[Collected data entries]
────────────────

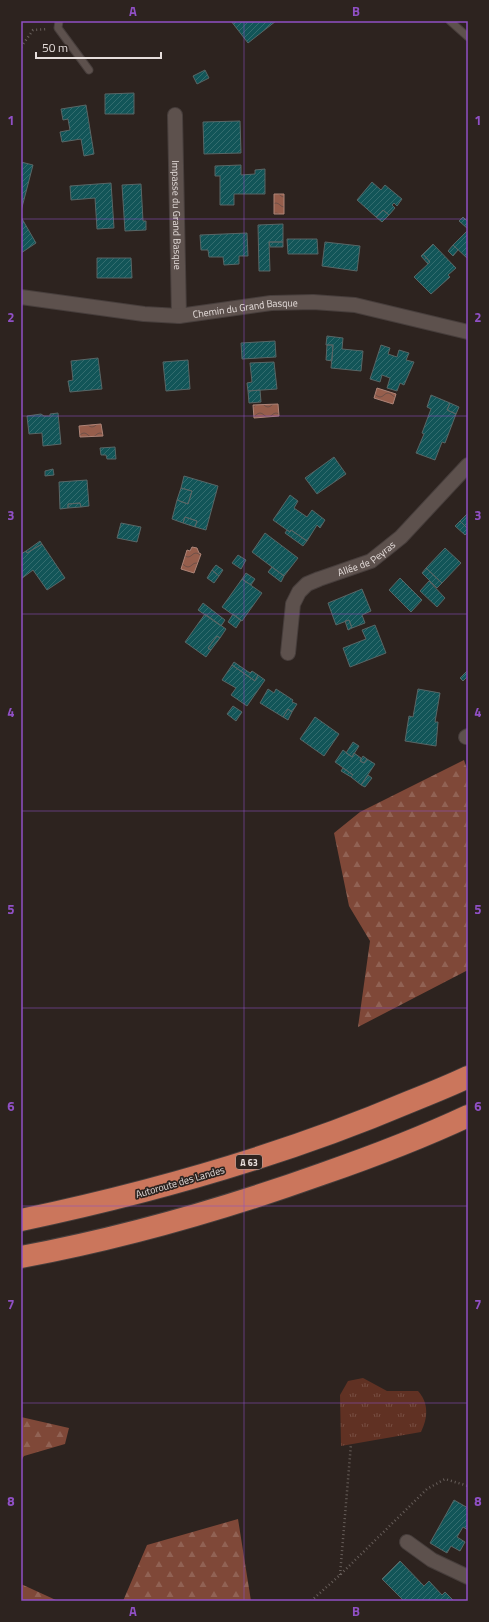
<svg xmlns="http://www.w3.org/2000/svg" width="489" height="1622" font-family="'Titillium Web',sans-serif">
  <defs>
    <pattern id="forest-firs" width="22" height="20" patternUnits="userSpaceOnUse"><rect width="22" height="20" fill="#7f4838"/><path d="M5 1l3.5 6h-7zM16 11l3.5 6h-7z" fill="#916254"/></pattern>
    <pattern id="park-tufts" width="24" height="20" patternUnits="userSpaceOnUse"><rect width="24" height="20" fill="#603123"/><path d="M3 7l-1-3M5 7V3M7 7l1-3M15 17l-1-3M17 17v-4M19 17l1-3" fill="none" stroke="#774e42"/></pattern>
    <pattern id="water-waves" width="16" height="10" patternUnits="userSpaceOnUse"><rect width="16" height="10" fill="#965e4c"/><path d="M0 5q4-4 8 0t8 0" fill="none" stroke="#6e5047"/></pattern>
    <pattern id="building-hatch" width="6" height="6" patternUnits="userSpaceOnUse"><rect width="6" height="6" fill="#125558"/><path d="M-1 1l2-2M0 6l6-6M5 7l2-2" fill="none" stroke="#346d6f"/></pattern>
  </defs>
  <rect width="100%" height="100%" fill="#2d231f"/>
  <path fill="url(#forest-firs)" d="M464,760L468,772V970L358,1027L370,941L349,906L334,833L360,812Z
    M21,1417L69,1428L65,1444L24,1456L21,1461Z
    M238,1519L251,1601H123L147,1545Z
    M21,1584L58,1601H21Z"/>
  <path fill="url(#park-tufts)" d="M363,1378L387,1391H418C429,1403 428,1418 421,1432L341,1446L340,1395L348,1381Z"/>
  <path fill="url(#water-waves)" stroke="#ae8477" d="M274,194H284V214H274Z
    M377,388L396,394L393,404L374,398Z
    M278,404L279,416L254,418L253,405Z
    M101,424L103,436L80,437L79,426Z
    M192,547L197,548L199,553L201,554L194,573L181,569L187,550L190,551Z"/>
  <path fill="url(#building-hatch)" stroke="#586666" d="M231,21H276L248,43Z
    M205,70L209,78L197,84L193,76Z
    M134,93V114H105V94Z
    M86,105L94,154L84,156L81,139L62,142L60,132L70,130L68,119L63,120L61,109Z
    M240,121L241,153L204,154L203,122Z
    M21,162L33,165L21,211Z
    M241,165V175L255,174V170L265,169V194H234V205H220V176H215V166Z
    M372,182L381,190L385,185L402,199L397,206L394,203L392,205L395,208L389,215L383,210L376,217L357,200Z
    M111,183L114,228L97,229L95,198L71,200L70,186Z
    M141,184L143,221H146V230L125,231L122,185Z
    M383,210L389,215L382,222L376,217Z
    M21,217L36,243L21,253Z
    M463,217L468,222V229L459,221Z
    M283,224V242H269L270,271H259L258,225Z
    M468,230V259L453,245Z
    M247,233L248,256H239V264L224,265L223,257H209L208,250H201L200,235Z
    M287,239H317L318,254H288Z
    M269,242H283V247H270Z
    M325,242L360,246L357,271L322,266Z
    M433,244L456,268L448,275L450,277L431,294L414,277L430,262L423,254Z
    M453,245L458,250L453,256L448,251Z
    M423,254L430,262L428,264L421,256Z
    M97,258H131L132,278H97Z
    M327,336L343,338L342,349L363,351L361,371L331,368L333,345H326Z
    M275,341L276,357L242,359L241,343Z
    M327,345H333L332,361L326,360Z
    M381,345L390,348L388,354L397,357L399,350L409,353L406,360L414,362L404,385L400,383L397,391L387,388L390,378L382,375L380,382L370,379Z
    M98,358L102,389L70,392L68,381L73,380L71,361Z
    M188,360L190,389L166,391L163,362Z
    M274,362L277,389L248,391L247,383L252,382L250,363Z
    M260,390L261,402L249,403L248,391Z
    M431,395L450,403L447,410L456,414L445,443L442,442L435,460L416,453L424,434L422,433L431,409L427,407Z
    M450,403L459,407L456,414L447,410Z
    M58,413L61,444L43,446L42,433L29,434L27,416L41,414L44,416H50V414Z
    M115,447L116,459H107L106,455H101L100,448Z
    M334,457L346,474L317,494L305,478Z
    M53,469L54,475L45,476V471Z
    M184,476L218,486L206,530L195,527L197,521L185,517L183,523L172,519L177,500L188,504L192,491L181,488Z
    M87,480L89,506L81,507L80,503L68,504V508L60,509L59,482Z
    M181,488L192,491L188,504L177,500Z
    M290,495L298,501L294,508L307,517L312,510L325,520L320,528L317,525L307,541L291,530L290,532L287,530L273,520Z
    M80,503L81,507L68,508V504Z
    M468,513V529L460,521Z
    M185,517L197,521L195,527L183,523Z
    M460,521L468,529V532L465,535L455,526Z
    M121,523L141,527L137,542L117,538Z
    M287,530L290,532L291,530L307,541L303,546L285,533Z
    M265,533L298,558L284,576L252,552Z
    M40,541L42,544L27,553L26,551Z
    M42,544L65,578L47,590L33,570L21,579V554L26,551L27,553Z
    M445,548L461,563L442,583L426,568Z
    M238,555L246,560L241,569L232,563Z
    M216,565L223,570L219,576L212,570Z
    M272,567L284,576L281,582L268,572Z
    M426,568L442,583L437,588L422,573Z
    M212,570L219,576L214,583L207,578Z
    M246,573L255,579L251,585L242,579Z
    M400,578L422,600L411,612L389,590Z
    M242,579L262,593L242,621L222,607Z
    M429,581L445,598L437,607L420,591Z
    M362,589L371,611L362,615L365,623L352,628L349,620L336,625L328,603Z
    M203,603L225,620L221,626L198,610Z
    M205,614L226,629L220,638L217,636L208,648L211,650L206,657L185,642Z
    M233,614L241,620L236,628L228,622Z
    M349,620L352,628L348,630L345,621Z
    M375,625L386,653L350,667L343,648L366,639L362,630Z
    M217,636L220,638L211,650L208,648Z
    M234,662L250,673L252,671L258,675L255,681L232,665Z
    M232,665L255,681L258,675L265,680L247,706L231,695L236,688L222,680Z
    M468,670V676L463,681L460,678Z
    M268,689L274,693L276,689L293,700L292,702L297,704L292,712L288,709L283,717L260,703Z
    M418,689L440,693L435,722H438L436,746L405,741L409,716L413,717Z
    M233,706L242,712L236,721L227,714Z
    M288,709L292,712L288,720L283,717Z
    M315,717L339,734L324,756L300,739Z
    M353,742L359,746L352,757L346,753Z
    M343,750L352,757L354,753L361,758L360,761L364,763L367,759L375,764L361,785L351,777L353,775L335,762Z
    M363,756L367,759L364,763L360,761Z
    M343,768L353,775L351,777L341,771Z
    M368,775L372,778L365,787L361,785Z
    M454,1500L468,1508V1530L463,1527L457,1537L465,1542L460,1551L451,1546L447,1553L430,1543Z
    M400,1561L424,1586L429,1581L442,1595L445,1592L454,1601H404L382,1579Z"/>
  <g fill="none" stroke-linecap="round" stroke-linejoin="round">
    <g stroke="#473e3c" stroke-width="9">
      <path id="service" d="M59,21L58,28L89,70
        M450,21L468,37"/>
    </g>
    <g stroke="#473e3c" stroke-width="16">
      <g id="minor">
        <path id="s1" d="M175,115L179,316"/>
        <path id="s2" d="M21,297L144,314L179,316L271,303L313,302L355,305L468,332"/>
        <path id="s3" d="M288,653L293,604L299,592L307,584L319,579L371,561L401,537L468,465"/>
        <path d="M466,737L468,736"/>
        <path d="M407,1542L432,1560L468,1577"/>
      </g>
    </g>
    <g stroke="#473e3c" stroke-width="24">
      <path id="motorway" d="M21,1220C154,1192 284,1155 409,1102C429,1094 449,1086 468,1077
        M21,1257C123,1238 224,1209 322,1174C371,1157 421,1138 468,1116"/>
    </g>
    <path stroke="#685f5b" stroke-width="2.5" stroke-dasharray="1 3" stroke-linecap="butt" d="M21,47L33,30L47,29
      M340,1575L351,1444
      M311,1601L340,1575L427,1489L445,1479L468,1486"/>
    <use href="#service" stroke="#5d514d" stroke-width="7"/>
    <use href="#minor" stroke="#5d514d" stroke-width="14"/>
    <use href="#motorway" stroke="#cb765c" stroke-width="22"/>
  </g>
  <path fill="none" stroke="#9050c5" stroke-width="1" stroke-opacity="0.55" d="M244,21V1601M21,219H468M21,416H468M21,614H468M21,811H468M21,1008H468M21,1206H468M21,1403H468"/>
  <g text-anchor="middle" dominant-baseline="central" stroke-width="3.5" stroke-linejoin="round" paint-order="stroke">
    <rect fill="#2d231f" stroke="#aea6a3" stroke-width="1" x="236" y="1155" width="26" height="14" rx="3"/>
    <g font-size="9" font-weight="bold" fill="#e6dedc">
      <text x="249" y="1162">A 63</text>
    </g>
    <g font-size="10" fill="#e6dedc" stroke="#2d231f">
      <text stroke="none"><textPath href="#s1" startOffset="100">Impasse du Grand Basque</textPath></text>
      <text stroke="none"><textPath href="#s2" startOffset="226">Chemin du Grand Basque</textPath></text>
      <text stroke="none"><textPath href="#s3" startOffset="139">Allée de Peyras</textPath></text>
      <text transform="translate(180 1182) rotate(-16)">Autoroute des Landes</text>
    </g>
  </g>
  <rect width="489" height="1622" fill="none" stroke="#2d231f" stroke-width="44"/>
  <path d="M36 52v6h125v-6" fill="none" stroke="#e6dedc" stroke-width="2"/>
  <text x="42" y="52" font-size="12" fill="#e6dedc" stroke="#2d231f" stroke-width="3" paint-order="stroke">50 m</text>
  <rect x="22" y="22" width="445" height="1578" fill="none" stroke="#9050c5" stroke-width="1.5"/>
  <g font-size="13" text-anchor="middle" font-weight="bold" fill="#9050c5">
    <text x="133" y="16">A</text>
    <text x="356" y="16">B</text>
    <text x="11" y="125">1</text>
    <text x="478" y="125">1</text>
    <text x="11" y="322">2</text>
    <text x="478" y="322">2</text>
    <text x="11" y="520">3</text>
    <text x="478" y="520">3</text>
    <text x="11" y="717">4</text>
    <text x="478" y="717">4</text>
    <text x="11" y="914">5</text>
    <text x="478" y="914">5</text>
    <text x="11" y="1111">6</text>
    <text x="478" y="1111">6</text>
    <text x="11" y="1309">7</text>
    <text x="478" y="1309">7</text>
    <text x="11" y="1506">8</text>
    <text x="478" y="1506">8</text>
    <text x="133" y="1616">A</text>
    <text x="356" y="1616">B</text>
  </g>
</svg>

────────────────

Work task: Using the entries above, output exactly the lines between the line holding "M21,162L33,165L21,211Z" and the line holding "M121,523L141,527L137,542L117,538Z", end lines included, and nothing more.

Written solution:
    M21,162L33,165L21,211Z
    M241,165V175L255,174V170L265,169V194H234V205H220V176H215V166Z
    M372,182L381,190L385,185L402,199L397,206L394,203L392,205L395,208L389,215L383,210L376,217L357,200Z
    M111,183L114,228L97,229L95,198L71,200L70,186Z
    M141,184L143,221H146V230L125,231L122,185Z
    M383,210L389,215L382,222L376,217Z
    M21,217L36,243L21,253Z
    M463,217L468,222V229L459,221Z
    M283,224V242H269L270,271H259L258,225Z
    M468,230V259L453,245Z
    M247,233L248,256H239V264L224,265L223,257H209L208,250H201L200,235Z
    M287,239H317L318,254H288Z
    M269,242H283V247H270Z
    M325,242L360,246L357,271L322,266Z
    M433,244L456,268L448,275L450,277L431,294L414,277L430,262L423,254Z
    M453,245L458,250L453,256L448,251Z
    M423,254L430,262L428,264L421,256Z
    M97,258H131L132,278H97Z
    M327,336L343,338L342,349L363,351L361,371L331,368L333,345H326Z
    M275,341L276,357L242,359L241,343Z
    M327,345H333L332,361L326,360Z
    M381,345L390,348L388,354L397,357L399,350L409,353L406,360L414,362L404,385L400,383L397,391L387,388L390,378L382,375L380,382L370,379Z
    M98,358L102,389L70,392L68,381L73,380L71,361Z
    M188,360L190,389L166,391L163,362Z
    M274,362L277,389L248,391L247,383L252,382L250,363Z
    M260,390L261,402L249,403L248,391Z
    M431,395L450,403L447,410L456,414L445,443L442,442L435,460L416,453L424,434L422,433L431,409L427,407Z
    M450,403L459,407L456,414L447,410Z
    M58,413L61,444L43,446L42,433L29,434L27,416L41,414L44,416H50V414Z
    M115,447L116,459H107L106,455H101L100,448Z
    M334,457L346,474L317,494L305,478Z
    M53,469L54,475L45,476V471Z
    M184,476L218,486L206,530L195,527L197,521L185,517L183,523L172,519L177,500L188,504L192,491L181,488Z
    M87,480L89,506L81,507L80,503L68,504V508L60,509L59,482Z
    M181,488L192,491L188,504L177,500Z
    M290,495L298,501L294,508L307,517L312,510L325,520L320,528L317,525L307,541L291,530L290,532L287,530L273,520Z
    M80,503L81,507L68,508V504Z
    M468,513V529L460,521Z
    M185,517L197,521L195,527L183,523Z
    M460,521L468,529V532L465,535L455,526Z
    M121,523L141,527L137,542L117,538Z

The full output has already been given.